# Air molecules per cubic foot at a certain altitude above the surface

The Earth's and other celestial bodies' atmospheres become thinner the higher you go. Imagine you were able to see atoms/molecules. At what altitude above the Earth's and Mars' surface would you see few enough molecules per cubic foot so you'd be able to count them? If you were, say, 500 miles (805 km) above the Earth's surface, how many air molecules per cubic foot (30 cm³) would you see?

Or, one can ask vice versa: at what altitude above the Earth would you see, say, a 100 air molecules per ft³? Which gas doesn't matter, I'm asking for all atmosphere molecules within the certain volume. And since even interplanetary space isn't perfect vacuum, what would it look like there, e.g. halfway between the Earth and Mars orbit?

• If there's so few molecules that it makes sense to count them, then it probably doesn't make much sense to call the stuff "air." – Solomon Slow Aug 19 '20 at 14:40

The kinds of molecules / atoms and the density of those molecules / atoms as a function of altitude in the Earth's upper atmosphere depends very much on the time of day and the activity of the Sun.

Time of day: The Earth's upper atmosphere has a marked diurnal bulge.
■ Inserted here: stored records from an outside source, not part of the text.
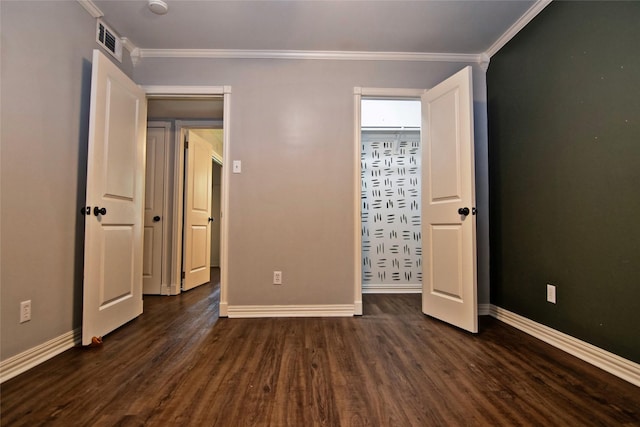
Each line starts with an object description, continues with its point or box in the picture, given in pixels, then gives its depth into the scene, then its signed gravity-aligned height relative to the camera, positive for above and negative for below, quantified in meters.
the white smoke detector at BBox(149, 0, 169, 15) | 1.99 +1.49
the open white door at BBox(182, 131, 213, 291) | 3.51 +0.10
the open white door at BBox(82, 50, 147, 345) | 1.88 +0.14
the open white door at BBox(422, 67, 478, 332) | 2.14 +0.15
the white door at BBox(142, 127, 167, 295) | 3.36 +0.11
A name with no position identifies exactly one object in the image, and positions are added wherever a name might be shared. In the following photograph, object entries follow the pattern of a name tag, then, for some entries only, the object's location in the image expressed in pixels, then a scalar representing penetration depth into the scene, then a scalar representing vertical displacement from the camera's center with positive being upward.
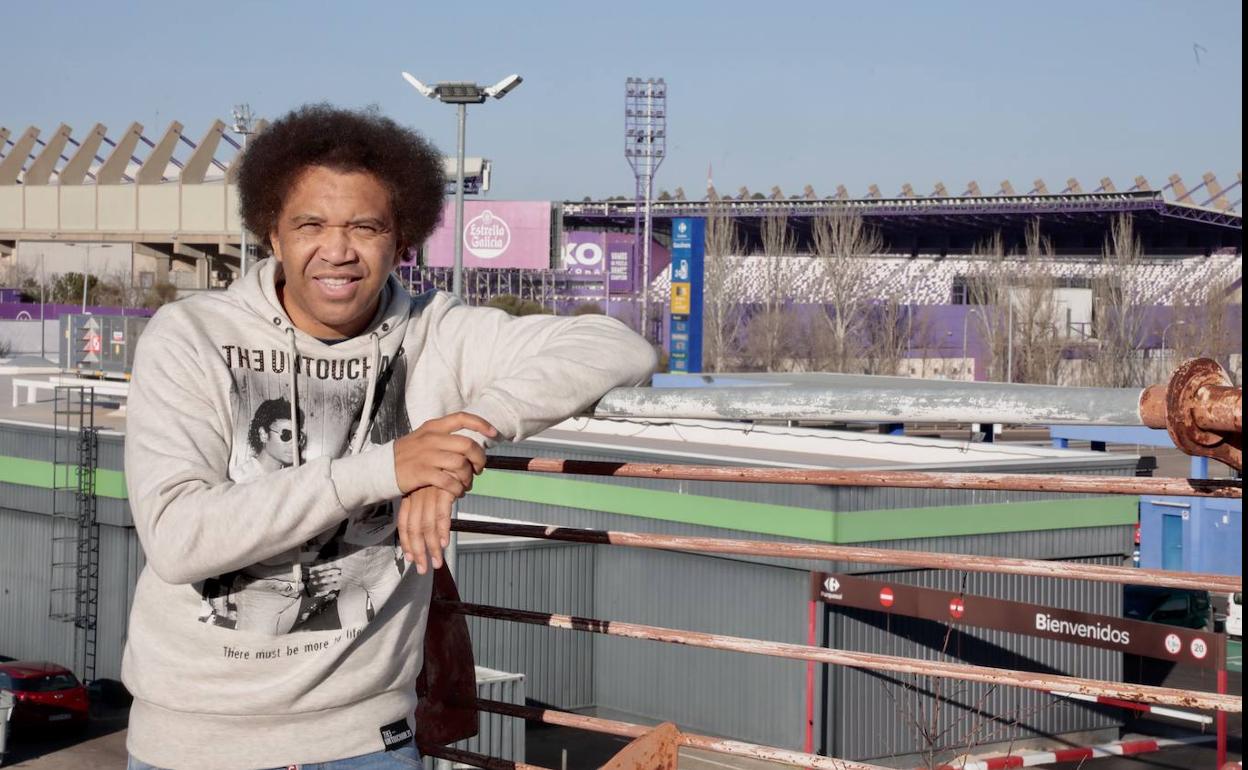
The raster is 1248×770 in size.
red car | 18.52 -3.99
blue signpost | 42.97 +2.92
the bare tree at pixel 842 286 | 59.22 +3.89
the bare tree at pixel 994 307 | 55.59 +2.96
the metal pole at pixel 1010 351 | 52.87 +1.22
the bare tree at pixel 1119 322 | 52.66 +2.30
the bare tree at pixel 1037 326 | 54.03 +2.17
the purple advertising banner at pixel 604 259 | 74.38 +5.85
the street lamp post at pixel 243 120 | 41.66 +7.07
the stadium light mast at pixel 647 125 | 64.00 +10.71
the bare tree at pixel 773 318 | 59.25 +2.54
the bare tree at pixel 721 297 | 58.47 +3.31
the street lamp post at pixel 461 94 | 19.19 +4.11
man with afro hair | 2.28 -0.11
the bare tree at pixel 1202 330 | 51.94 +2.02
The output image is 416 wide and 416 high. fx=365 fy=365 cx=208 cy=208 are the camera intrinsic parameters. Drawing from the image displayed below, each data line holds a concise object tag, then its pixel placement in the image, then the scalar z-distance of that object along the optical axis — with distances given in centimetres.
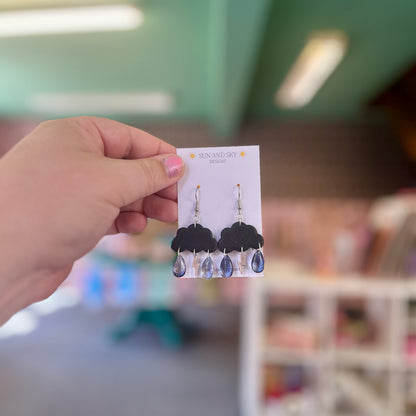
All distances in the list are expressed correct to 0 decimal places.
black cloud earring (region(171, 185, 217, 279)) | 42
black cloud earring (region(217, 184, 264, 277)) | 41
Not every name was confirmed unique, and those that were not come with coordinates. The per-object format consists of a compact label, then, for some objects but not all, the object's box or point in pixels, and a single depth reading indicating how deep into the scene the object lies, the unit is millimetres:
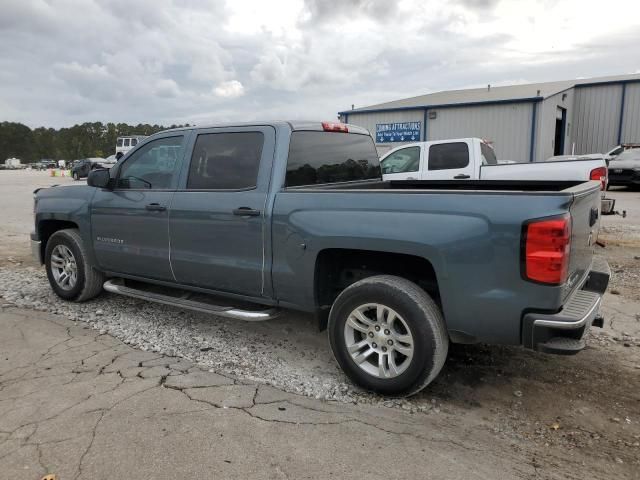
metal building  21547
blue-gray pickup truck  2871
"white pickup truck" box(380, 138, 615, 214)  8203
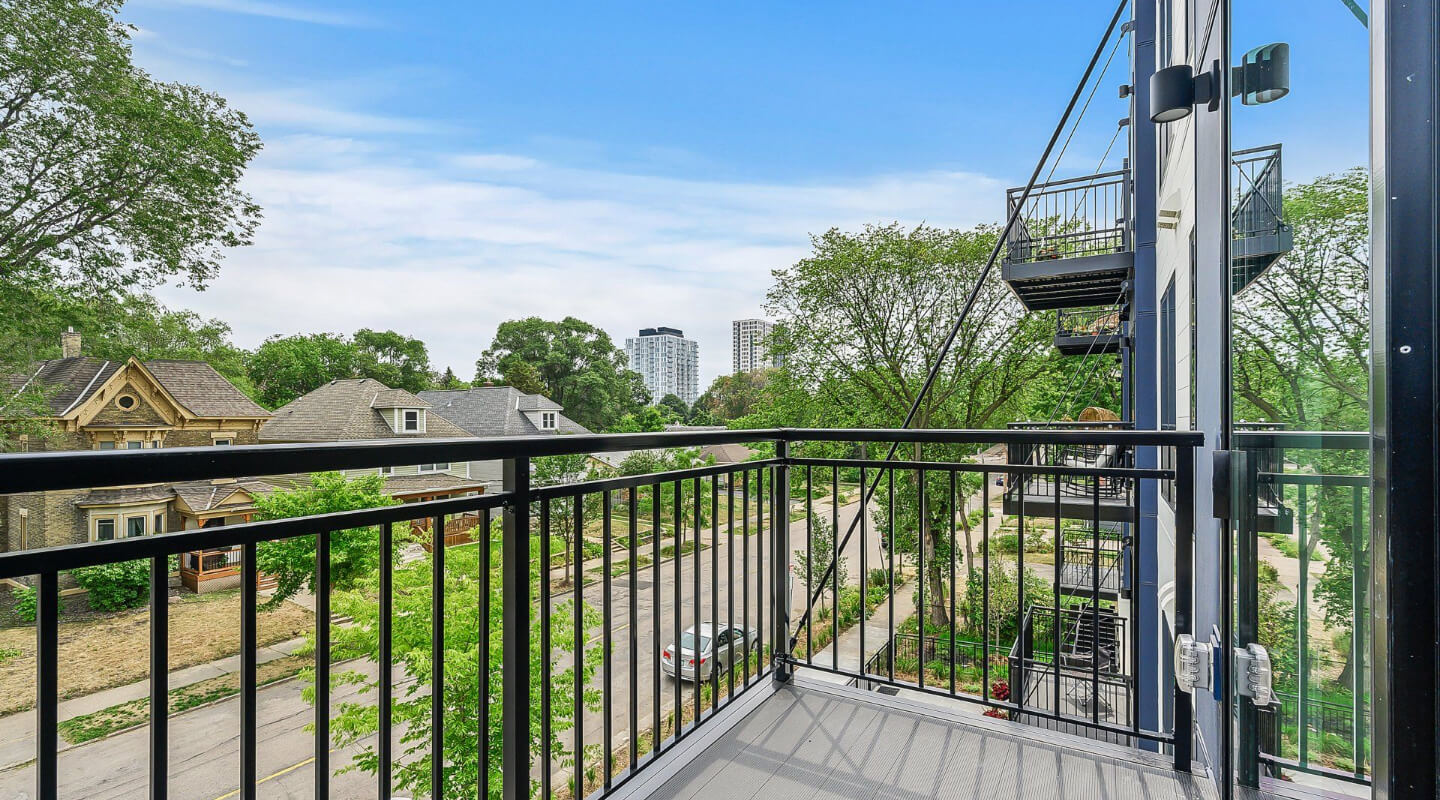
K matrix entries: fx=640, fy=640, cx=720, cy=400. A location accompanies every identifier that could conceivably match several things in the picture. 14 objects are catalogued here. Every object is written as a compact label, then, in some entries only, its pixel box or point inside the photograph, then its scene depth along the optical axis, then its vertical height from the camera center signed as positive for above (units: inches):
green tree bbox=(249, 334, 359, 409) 754.2 +45.0
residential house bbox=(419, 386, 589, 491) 807.7 -10.6
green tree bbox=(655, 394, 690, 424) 989.8 -11.6
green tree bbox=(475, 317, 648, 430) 956.6 +50.7
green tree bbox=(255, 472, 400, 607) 196.8 -54.4
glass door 25.7 +0.8
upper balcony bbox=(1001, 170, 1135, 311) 210.5 +48.4
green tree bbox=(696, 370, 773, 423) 683.0 +7.0
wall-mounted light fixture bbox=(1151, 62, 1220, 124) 48.6 +24.6
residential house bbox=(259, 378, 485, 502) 642.2 -13.4
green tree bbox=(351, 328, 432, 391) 840.3 +58.2
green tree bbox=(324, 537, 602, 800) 223.5 -96.3
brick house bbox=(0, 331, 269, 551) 333.8 -11.0
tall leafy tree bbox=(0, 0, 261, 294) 415.8 +171.1
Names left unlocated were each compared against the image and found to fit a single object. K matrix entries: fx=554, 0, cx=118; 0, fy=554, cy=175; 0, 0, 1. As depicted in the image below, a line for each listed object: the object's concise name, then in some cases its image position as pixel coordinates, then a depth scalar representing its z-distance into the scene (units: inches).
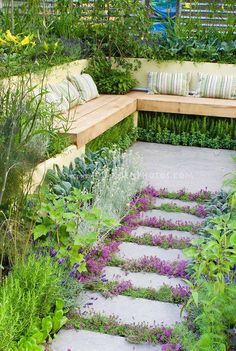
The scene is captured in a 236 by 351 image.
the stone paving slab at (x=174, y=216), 185.0
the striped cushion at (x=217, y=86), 295.3
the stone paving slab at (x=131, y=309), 126.1
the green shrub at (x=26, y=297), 104.3
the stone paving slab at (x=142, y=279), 141.5
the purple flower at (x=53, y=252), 140.7
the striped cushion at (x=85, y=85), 264.7
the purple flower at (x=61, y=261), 136.6
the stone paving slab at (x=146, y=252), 156.9
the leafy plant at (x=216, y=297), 100.3
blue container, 334.3
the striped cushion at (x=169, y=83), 302.2
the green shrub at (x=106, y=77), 294.7
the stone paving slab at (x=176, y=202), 198.7
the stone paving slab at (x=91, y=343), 115.9
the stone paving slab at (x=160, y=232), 171.6
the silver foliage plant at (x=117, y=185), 170.7
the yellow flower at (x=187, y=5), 327.3
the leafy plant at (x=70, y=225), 135.7
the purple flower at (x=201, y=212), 187.8
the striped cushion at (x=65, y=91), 231.9
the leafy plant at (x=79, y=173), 168.8
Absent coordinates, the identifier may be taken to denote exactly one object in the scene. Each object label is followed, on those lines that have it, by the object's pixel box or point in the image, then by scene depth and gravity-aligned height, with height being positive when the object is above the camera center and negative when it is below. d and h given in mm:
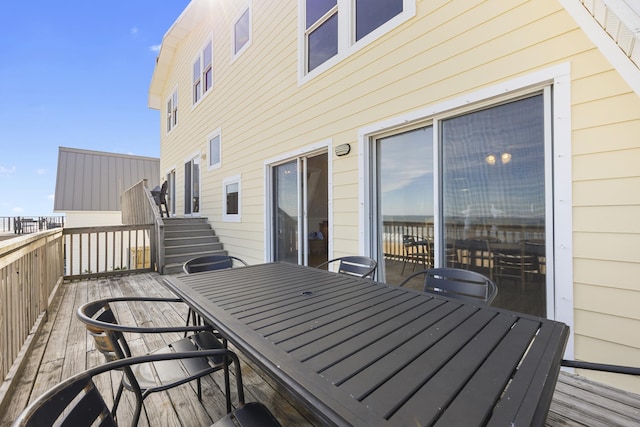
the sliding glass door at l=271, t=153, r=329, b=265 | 4234 +45
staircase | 6070 -616
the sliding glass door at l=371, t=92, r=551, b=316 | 2217 +136
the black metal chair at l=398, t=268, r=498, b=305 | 1916 -501
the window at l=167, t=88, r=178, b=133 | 9906 +3688
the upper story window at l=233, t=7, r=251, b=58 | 5798 +3791
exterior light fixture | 3557 +797
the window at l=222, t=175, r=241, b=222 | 6176 +333
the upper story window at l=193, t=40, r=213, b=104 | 7484 +3842
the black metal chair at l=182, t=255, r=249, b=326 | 3000 -533
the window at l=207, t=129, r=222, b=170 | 7014 +1635
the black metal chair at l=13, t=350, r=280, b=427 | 723 -541
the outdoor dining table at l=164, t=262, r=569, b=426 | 784 -516
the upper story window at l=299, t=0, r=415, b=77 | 3158 +2335
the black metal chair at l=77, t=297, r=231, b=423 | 1274 -813
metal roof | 14367 +1985
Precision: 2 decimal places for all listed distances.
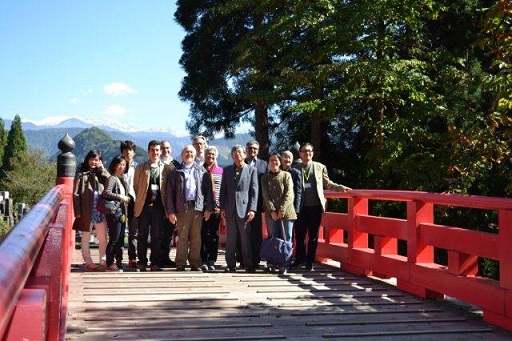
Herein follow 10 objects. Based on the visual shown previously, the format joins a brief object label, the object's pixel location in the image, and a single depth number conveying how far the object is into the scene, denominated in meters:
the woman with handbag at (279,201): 7.84
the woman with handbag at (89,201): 7.72
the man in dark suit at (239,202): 7.99
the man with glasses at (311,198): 8.14
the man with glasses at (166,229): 8.34
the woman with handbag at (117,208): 7.83
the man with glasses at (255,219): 8.25
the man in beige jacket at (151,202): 8.05
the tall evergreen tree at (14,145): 62.87
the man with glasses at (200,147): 8.40
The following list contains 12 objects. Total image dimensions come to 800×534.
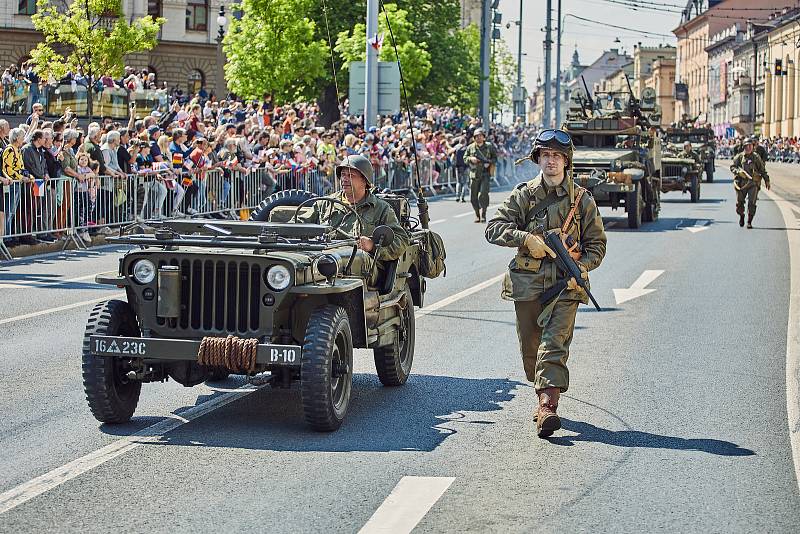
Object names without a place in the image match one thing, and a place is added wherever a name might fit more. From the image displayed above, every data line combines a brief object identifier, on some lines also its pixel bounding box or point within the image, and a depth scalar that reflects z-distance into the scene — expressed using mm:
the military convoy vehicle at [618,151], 28125
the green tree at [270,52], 43344
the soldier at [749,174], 27266
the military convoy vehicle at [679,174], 36719
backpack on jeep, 10422
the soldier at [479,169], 29156
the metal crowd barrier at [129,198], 20250
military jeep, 8078
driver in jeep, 9430
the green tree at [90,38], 38969
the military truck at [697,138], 48875
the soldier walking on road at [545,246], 8461
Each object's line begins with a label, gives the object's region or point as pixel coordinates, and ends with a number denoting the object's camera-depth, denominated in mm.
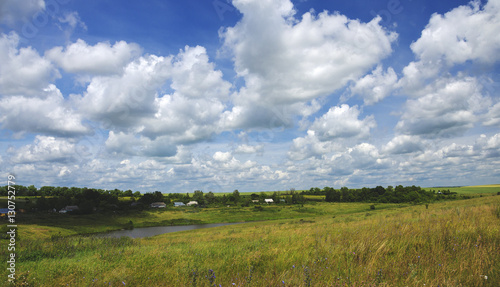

The density variation at a constant altitude can vary by an order of magnitude (a factor of ten) just due to the difference between night and day.

Solar activity: One poof from the Sun can make the Earth's upper atmosphere swell by not just one order of magnitude as is seen with the diurnal bulge but multiple orders of magnitude. Satellites in low Earth orbit need to use a good deal more propellant when the Sun's activity is high as compared to now when the Sun is rather quiescent.

To answer your question, there is no one answer to your question. This is part of the reason (perhaps the key reason) why predicting when a satellite in a degrading orbit will re-enter is imprecise. There are multiple models of the Earth's upper atmosphere that vary from fairly simple to ridiculously complex.

On the simple side, I prefer to use the US Naval Research Laboratory's mass spectrometer and incoherent scatter atmosphere model, or NRLMSISE-00 for short. One needs to provide latitude, longitude, date, time of day, and three parameters that indicate recent and current solar activity. And that's on the simple side.

Atoms are small. It's been observed that there are more molecules of water in a teaspoon, than there are teaspoons of water in all the oceans of Earth.

In fact, atoms are so small that even at the very low density of interplanetary space the number of atoms never reaches such low levels that they could be counted. Wikipedia says that the interplanetary medium has about 5 particles per cubic centimetre, or 150000 particles per cubic foot (but quite variable in both time and space). Even in the voids between the galaxies, it is probably over 1000 atoms per cubic foot.

In Low Earth orbit, the density of the air might be $$10^{-15} kg\, m^{-3}$$, which is billions of atoms per cubic foot. (but highly variable, in response to solar activity.)